> **Text provided**:
══════════════════════════════
The dual system of government however ended with Jigme Namgyel’s descendant Ugyen Wangchuck. Jigme Namgyel’s family had direct lineage to the Terton Pema Lingpa and relations with two rebirths of the Zhabdrung Rinpoche. He was chosen to be the Penlop (Governor) of Trongsa and amongst all rulers, he was the most powerful, however he passed away unexpectedly before he had the chance to unify Bhutan through a monarchy system. 

First King  Sir Ugyen Wangchuck (Reign: 1907 to 1926)

His Majesty Gongsa Ugyen Wangchuck, born in 1862, succeeded his father, Jigme Namgyel as the Penlop (Governor) of Trongsa. He held his power base in Central Bhutan and unified Bhutan by defeating political enemies through a period of civil wars and rebellions in the early 1880’s. 

·      He developed close relations with the British by assisting with negotiations between Britain and Tibet. 
·      He was elected to be the hereditary monarch of Bhutan in the year 1907, giving rise to Bhutan’s first King, and ending the dual system government.
·      He was crowned on December 17, 1907 with the title Druk Gyalpo (Dragon King). 
·      He passed away in 1926 and was succeeded by his eldest son His Majesty Jigme Dorji Wangchuck.
══════════════════════════════
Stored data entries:

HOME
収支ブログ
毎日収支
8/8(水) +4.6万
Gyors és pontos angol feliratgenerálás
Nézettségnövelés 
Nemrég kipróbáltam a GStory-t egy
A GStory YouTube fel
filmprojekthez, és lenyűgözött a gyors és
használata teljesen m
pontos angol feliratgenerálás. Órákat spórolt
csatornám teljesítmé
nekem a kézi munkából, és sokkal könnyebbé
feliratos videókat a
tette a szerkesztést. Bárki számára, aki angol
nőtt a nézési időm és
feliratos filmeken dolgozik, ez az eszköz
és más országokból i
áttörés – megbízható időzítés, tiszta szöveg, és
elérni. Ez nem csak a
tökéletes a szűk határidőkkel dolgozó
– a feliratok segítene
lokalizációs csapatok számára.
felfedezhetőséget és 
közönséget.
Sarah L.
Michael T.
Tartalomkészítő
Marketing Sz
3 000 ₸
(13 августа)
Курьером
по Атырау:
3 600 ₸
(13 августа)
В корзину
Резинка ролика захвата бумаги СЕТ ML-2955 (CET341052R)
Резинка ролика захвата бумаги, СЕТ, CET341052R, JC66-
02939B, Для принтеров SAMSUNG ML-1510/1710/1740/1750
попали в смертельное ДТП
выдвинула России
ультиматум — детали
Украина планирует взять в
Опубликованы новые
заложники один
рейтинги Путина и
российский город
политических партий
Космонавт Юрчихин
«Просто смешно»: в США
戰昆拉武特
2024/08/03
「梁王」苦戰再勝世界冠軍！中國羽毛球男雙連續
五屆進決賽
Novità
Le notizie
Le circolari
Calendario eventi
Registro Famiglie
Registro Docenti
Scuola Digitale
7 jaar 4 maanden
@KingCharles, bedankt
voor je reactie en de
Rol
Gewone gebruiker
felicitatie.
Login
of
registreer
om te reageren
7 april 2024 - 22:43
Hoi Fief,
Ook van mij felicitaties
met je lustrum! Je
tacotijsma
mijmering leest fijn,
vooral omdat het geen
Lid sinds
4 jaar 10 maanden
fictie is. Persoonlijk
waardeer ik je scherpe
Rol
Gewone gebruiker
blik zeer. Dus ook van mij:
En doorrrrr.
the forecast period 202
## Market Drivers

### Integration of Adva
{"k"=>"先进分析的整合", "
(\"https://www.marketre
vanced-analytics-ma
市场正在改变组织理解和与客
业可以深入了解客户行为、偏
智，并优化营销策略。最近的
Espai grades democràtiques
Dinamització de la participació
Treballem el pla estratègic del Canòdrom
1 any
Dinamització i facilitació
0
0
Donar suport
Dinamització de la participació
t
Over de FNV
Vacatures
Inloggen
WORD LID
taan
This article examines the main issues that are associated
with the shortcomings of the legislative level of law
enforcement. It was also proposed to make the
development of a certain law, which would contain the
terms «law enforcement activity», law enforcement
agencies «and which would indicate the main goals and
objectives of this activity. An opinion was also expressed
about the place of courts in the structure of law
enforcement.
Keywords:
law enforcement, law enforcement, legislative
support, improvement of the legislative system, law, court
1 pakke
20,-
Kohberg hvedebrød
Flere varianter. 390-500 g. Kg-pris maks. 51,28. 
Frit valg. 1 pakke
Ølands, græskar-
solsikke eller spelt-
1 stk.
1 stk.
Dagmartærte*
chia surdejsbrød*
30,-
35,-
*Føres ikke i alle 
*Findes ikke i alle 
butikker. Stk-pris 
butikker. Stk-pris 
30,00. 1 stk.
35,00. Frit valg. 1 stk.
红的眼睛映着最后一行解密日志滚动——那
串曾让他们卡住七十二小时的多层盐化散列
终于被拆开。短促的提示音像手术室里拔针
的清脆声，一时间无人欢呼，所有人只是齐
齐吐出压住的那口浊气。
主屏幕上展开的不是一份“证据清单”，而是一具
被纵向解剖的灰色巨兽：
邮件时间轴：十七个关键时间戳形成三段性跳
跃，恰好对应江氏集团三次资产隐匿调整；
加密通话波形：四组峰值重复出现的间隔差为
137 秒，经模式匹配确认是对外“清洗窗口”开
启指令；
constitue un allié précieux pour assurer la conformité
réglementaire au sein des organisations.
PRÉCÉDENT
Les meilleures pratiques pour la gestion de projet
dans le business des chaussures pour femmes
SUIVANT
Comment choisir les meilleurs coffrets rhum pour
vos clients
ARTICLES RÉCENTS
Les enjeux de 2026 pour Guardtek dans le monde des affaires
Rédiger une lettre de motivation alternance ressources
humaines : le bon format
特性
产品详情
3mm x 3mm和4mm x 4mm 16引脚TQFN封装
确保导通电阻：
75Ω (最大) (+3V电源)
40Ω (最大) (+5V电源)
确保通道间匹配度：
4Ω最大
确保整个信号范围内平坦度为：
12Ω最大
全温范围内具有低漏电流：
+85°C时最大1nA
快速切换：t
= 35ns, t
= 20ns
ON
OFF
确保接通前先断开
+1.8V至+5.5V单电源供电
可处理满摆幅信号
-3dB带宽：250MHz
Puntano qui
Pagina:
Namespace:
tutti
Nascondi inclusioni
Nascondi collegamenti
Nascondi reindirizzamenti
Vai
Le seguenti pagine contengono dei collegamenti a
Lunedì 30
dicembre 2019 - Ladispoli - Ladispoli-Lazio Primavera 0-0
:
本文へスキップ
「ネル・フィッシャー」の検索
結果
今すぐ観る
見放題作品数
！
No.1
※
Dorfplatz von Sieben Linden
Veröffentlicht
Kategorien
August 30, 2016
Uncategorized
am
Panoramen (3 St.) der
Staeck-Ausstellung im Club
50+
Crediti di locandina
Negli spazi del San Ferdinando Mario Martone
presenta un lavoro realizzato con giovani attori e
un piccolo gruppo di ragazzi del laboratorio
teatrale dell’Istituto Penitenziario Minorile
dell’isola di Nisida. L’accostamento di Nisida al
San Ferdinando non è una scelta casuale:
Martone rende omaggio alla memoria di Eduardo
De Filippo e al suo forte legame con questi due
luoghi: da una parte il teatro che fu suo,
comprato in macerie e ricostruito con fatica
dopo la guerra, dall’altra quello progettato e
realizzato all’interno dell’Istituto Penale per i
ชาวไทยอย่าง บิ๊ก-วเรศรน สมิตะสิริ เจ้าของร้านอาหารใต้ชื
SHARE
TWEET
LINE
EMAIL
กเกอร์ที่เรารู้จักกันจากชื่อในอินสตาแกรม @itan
══════════════════════════════
> **Tasks for this exercise**:
A – In the passage on Bhutan's first king, on what date was Ugyen Wangchuck crowned?
B – Say whether each statement agrees with the passage on Bhutan's first king, and quote the words that decide it: (i) Ugyen Wangchuck was born in 1862. (ii) Ugyen Wangchuck held his power base in Western Bhutan. (iii) Ugyen Wangchuck was succeeded by his youngest son.
C – Carry on the passage on Bhutan's first king from where it stops.
The stored data entries are not needed for these tasks.

> **Results**:
A – December 17, 1907

B –
(i) Yes: "born in 1862"
(ii) No: "He held his power base in Central Bhutan"
(iii) No: "succeeded by his eldest son His Majesty Jigme Dorji Wangchuck"

C –
Second King Jigme Wangchuck (Reign: 1926 to 1952)

His Majesty Jigme Wangchuck, the second ruler of Bhutan, born in 1905, ascended the throne in 1926 upon the passing of his father. He was raised from a child as the successor to the throne and received a strict education in English and Hindi and was schooled in Buddhist principles.  

·      He implemented administrative reforms within the country. 
·      He put in place a simple hierarchical system where he had absolute power over all matters religious and secular. 
·      He appointed a head abbot (Je Khenpo) to setup a central religious administrative body. 
·      Focused on centralized power to ensure political stability in the country. 
·      He passed away in 1952 and his son His Majesty Jigme Dorji Wangchuck succeeded him.

Third King Jigme Dorji Wangchuck (Reign : 1952 to 1972) 

His Majesty Jigme Dorji Wangchuck, born in 1929 ascended the throne at the age of 23. He is known as the Father of modern Bhutan, and like his father, he was educated in English, Hindi and Buddhist principles. He also spent six months in England during his youth.  

·      He ended Bhutan’s isolation to the world. 
·      In 1956, he took the big step of ending feudalism; redistributed land to the landless while monasteries gave up land in exchange for financial support from the government. 
·      In 1961, he drafted the country’s first economic development plan, of which Bhutan is still following till to date. 
·      He recognized the need to establish international relations for the world to recognize Bhutan as a country and to protect his country’s sovereignty he engaged foreign nations in the development of Bhutan. European nations was involved in the country’s developmental projects.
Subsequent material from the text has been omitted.